Sete horas e vinte minutos:

O Sol ainda se escondia quando Duarte acordou. O despertador ainda não tinha tocado, mas Duarte já se tinha habituado a acordar sem o seu barulho, nos seus vinte anos de carreira como negociador no Grupo de Operações Especiais (G.O.E.) da PSP. O seu trabalho aumentava de ano para ano. Era a escalada de crimes, dizia-se. Tudo começara desde aqueles dois brasileiros que haviam assaltado o banco de Lisboa, depois surgiram o assalto às bombas de gasolina, ourivesarias... Nem a nova lei das armas quebrara o ritmo destes novos crimes. O culminar desta nova onda de violência dera-se com o que ficou conhecido como o "massacre de Odivelas". Aí o GOE não interveio a tempo, morrendo quer os assaltantes quer os cinco reféns do banco, numa grande explosão que ninguém percebeu ao certo como tinha sido iniciada.
O despertador tocou às sete e meia e Duarte desligou-o logo. Levantou-se e deu um beijo na testa da mulher, que se encontrava ainda a dormir. Saíu do seu quarto e dirigiu-se a outro, em frente. Abriu a porta e ligou a luz.
- Toca a acordar, Salvador. - Disse.
O seu filho, de treze anos, mexeu-se por breves momentos na cama, esfregando os olhos de seguida.
- Vá lá, já passam das sete e meia, não queres chegar atrasado à escola.
- Está bem, pai. - Resmungou Salvador, saltando com um pulo da cama.
Duarte voltou ao seu quarto, à casa de banho, fez a barba, tomou um duche. Olhou para o mar, pela pequena janela a beira do chuveiro. O Sol começava a surgir no horizonte. Duarte estava inquieto. Tinha a impressão que este ia ser mais um daqueles dias...
***
Duarte conduzia o carro, com Salvador a seu lado, a caminho da escola do filho.
- Fizeste os trabalhos de casa? - Perguntou.
- Sim, pai.
- A tua mãe corrigiu-tos?
- Sim, pai.
- Não te esqueças de te arranjar ao fim da tarde, vamos jantar à avó, que ela faz anos.
- Sim, pai.
Duarte calou-se.
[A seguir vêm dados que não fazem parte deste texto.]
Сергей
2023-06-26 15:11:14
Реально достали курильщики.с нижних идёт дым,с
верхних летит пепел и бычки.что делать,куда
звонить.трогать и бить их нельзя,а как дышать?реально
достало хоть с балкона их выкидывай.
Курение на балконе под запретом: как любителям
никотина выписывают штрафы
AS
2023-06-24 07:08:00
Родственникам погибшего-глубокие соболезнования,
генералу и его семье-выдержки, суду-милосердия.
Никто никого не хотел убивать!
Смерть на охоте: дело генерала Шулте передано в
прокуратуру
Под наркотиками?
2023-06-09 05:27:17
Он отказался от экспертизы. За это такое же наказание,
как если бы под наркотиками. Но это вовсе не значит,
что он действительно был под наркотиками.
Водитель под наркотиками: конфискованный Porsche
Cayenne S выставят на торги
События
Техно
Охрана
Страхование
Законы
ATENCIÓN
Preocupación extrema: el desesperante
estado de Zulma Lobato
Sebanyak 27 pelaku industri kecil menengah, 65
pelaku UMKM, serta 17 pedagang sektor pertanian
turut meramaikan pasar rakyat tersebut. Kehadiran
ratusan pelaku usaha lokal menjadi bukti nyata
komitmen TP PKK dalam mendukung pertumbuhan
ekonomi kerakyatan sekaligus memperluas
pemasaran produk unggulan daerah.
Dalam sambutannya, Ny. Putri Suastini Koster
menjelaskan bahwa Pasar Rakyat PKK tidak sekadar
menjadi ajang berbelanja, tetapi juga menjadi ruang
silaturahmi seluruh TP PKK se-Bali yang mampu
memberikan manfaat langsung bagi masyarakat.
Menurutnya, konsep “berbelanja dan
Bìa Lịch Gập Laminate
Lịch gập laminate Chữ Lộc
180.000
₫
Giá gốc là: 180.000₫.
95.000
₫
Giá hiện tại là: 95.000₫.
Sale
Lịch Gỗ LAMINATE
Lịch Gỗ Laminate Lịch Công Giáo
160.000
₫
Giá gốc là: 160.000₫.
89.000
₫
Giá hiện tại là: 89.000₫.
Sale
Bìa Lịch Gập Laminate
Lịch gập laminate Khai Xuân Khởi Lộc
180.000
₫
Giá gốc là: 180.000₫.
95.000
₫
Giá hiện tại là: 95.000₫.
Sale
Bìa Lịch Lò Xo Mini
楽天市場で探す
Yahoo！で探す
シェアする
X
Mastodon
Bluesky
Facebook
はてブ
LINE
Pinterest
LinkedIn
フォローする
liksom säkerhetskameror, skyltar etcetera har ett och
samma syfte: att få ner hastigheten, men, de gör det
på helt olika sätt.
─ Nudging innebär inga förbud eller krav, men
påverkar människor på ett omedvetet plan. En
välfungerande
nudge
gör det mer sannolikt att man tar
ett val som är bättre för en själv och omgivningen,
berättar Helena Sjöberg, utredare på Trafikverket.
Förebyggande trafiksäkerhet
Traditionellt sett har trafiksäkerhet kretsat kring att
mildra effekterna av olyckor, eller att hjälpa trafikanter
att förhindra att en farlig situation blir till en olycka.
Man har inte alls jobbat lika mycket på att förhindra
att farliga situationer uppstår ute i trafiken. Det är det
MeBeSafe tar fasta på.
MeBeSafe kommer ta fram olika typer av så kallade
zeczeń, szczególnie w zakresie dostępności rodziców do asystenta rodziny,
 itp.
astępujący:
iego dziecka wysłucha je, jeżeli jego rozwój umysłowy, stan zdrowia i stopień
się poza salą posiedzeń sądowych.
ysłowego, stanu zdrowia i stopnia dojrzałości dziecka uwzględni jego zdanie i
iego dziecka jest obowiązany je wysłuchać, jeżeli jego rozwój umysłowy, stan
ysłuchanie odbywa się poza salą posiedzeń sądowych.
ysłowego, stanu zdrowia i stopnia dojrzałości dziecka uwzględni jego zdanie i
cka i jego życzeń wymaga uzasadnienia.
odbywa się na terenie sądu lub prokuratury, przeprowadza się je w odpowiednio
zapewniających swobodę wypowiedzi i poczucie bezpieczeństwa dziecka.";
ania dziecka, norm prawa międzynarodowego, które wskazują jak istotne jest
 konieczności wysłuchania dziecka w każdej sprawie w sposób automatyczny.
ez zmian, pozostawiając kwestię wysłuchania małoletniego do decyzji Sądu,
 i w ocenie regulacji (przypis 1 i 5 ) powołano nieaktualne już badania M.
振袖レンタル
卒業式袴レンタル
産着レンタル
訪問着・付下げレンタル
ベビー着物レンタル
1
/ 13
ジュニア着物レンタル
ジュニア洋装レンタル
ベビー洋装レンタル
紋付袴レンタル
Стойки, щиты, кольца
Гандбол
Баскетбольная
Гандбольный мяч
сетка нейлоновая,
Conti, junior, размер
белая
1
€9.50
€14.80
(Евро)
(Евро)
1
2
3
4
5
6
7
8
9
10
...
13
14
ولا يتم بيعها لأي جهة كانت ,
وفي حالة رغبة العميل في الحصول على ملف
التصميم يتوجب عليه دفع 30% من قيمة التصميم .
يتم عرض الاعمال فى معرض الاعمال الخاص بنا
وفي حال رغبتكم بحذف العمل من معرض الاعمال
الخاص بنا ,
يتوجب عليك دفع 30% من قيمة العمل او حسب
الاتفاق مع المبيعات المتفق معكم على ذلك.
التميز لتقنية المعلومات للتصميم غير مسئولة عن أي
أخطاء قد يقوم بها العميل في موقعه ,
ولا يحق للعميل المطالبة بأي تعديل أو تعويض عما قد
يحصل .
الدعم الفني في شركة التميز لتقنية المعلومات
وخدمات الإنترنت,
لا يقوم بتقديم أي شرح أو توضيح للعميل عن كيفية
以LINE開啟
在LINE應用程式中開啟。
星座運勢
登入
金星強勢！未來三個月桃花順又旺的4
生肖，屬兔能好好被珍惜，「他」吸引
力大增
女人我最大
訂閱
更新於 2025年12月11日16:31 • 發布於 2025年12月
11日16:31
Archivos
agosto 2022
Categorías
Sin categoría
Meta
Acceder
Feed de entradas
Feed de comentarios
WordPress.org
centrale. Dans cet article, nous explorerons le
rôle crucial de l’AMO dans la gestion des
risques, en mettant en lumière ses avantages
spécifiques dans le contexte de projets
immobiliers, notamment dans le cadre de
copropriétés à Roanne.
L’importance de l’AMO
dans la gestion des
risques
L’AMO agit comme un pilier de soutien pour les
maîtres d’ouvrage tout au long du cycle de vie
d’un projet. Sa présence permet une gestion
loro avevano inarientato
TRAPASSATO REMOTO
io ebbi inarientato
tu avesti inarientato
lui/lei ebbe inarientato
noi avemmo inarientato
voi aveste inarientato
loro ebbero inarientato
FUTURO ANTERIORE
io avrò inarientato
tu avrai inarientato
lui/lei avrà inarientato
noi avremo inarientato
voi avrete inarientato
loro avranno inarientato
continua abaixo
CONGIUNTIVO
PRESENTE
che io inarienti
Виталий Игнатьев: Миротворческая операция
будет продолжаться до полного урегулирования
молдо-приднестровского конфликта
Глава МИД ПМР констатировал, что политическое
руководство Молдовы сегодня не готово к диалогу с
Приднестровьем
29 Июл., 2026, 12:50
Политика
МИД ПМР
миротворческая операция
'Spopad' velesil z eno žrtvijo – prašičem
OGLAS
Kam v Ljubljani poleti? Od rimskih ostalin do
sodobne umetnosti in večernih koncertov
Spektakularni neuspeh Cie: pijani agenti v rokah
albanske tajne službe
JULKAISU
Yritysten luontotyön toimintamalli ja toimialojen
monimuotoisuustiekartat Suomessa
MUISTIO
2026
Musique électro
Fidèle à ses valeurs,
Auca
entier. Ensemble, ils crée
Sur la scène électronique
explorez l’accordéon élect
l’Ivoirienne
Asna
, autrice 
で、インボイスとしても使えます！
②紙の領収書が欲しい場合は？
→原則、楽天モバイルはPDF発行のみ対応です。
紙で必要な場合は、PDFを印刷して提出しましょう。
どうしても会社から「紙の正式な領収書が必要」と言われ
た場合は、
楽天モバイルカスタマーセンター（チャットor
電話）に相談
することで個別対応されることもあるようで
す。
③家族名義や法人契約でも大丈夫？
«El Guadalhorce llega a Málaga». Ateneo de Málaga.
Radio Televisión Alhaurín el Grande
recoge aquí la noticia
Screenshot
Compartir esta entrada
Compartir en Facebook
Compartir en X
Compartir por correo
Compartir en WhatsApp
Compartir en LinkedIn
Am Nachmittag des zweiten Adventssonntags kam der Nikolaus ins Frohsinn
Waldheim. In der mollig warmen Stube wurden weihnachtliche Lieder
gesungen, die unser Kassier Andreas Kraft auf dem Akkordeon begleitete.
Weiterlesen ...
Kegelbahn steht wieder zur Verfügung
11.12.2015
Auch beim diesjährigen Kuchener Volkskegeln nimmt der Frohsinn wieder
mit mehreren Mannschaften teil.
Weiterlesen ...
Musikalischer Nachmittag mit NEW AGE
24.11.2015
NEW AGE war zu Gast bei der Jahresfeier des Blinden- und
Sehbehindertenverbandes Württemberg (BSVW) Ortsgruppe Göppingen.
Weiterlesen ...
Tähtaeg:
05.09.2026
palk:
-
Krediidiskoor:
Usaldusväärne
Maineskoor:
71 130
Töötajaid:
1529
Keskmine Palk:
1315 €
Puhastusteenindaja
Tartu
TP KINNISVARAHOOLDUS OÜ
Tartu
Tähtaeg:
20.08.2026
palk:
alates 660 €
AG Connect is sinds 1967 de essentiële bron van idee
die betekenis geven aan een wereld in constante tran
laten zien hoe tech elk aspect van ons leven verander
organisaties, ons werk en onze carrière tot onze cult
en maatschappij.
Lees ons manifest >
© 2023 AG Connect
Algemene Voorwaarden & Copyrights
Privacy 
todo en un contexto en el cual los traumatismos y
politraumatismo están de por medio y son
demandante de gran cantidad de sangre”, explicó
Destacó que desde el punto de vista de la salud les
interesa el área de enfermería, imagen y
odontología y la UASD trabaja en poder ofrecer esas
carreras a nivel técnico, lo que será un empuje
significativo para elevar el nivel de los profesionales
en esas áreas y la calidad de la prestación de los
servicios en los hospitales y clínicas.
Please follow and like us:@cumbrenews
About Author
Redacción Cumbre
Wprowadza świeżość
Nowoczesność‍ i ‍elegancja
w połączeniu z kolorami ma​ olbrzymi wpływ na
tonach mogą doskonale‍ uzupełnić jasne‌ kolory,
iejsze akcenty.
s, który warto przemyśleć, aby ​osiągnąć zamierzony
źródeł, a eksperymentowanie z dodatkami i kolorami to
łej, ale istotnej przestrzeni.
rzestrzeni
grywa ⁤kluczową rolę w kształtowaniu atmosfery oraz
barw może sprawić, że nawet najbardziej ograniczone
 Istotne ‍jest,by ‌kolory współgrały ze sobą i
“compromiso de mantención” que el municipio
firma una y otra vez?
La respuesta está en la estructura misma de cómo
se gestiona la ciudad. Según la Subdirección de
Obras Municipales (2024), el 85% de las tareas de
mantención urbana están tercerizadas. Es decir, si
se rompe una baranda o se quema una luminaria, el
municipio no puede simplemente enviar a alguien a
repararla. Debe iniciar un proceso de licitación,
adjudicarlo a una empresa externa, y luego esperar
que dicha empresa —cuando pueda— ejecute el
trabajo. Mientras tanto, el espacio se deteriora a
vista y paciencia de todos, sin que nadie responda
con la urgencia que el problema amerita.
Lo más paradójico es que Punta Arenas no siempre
Viu que o filho não estava muito interessado na conversa. A vida no G.O.E. deixava-lhe muito pouco tempo para estar com ele. Hoje poder levá-lo à escola era uma sorte. Não censurava o comportamento de Salvador. Afinal de que maneira diferente poderia o filho reagir a um pai ausente?
Eram quase oito horas quando chegaram à escola. Duarte ia dar um beijo na cara do filho, mas este esquivou-se:
- Olha que estão ali colegas meus, pai.
- E depois? Sou teu pai.
- Oh pai, mas fica mal.
- Pronto, pronto, vai-te lá embora.
- Até logo, pai. - Disse Salvador, saíndo do carro e fechando a porta.
- Salvador, a tua mãe vem-te buscar às cinco da tarde! - Gritou Duarte pelo vidro aberto da porta do carro. Mas Salvador ja ia longe, correndo para dentro dos portões da escola.
E, de repente, voltava a Salvador a inquietação que o havia invadido no chuveiro...

3 comentários

Fico à espera do próximo episódio... :-)

by Duarte on 6 de outubro de 2008 às 04:10. #

João fachana com um tipo de escrita a que ja nos habituou e que é bastante bom :D

by Anónimo on 6 de outubro de 2008 às 11:11. #

Admito que também aqui estarei na próxima semana... é a sede do querer saber mais sobre a vida dos outros!